Supplied data ▸
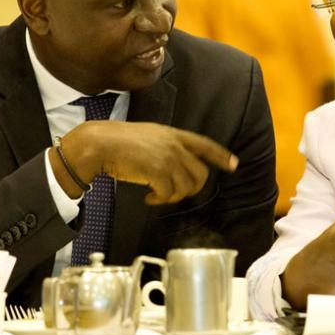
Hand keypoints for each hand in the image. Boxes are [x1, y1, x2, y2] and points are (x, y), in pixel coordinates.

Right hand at [55, 120, 237, 204]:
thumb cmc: (120, 141)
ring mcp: (168, 158)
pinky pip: (169, 194)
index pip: (205, 144)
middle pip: (201, 173)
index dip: (221, 155)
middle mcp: (175, 145)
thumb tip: (177, 166)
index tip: (233, 164)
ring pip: (186, 187)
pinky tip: (147, 197)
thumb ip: (167, 146)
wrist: (101, 143)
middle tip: (175, 194)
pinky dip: (159, 200)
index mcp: (174, 134)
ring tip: (156, 195)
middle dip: (192, 189)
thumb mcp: (150, 136)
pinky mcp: (158, 171)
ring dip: (172, 197)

Work instruction ▸
Copying begins at the line that holds "thumb cmc: (120, 141)" and ends at the last line of the data above, with both included and each line kept exactly.

Problem solution ▸
thumb cmc: (120, 141)
ring mcp: (168, 158)
pinky pip: (169, 194)
index pip: (205, 144)
middle pip: (201, 173)
index dip: (221, 155)
middle mcp: (175, 145)
thumb tip: (177, 166)
index tip: (233, 164)
ring pip: (186, 187)
pinky tip: (147, 197)
thumb ip: (167, 146)
wrist: (101, 143)
middle tip: (175, 194)
pinky dip: (159, 200)
index mcp: (174, 134)
ring tip: (156, 195)
middle dip: (192, 189)
thumb mcp: (150, 136)
pinky mcp: (158, 171)
ring dip: (172, 197)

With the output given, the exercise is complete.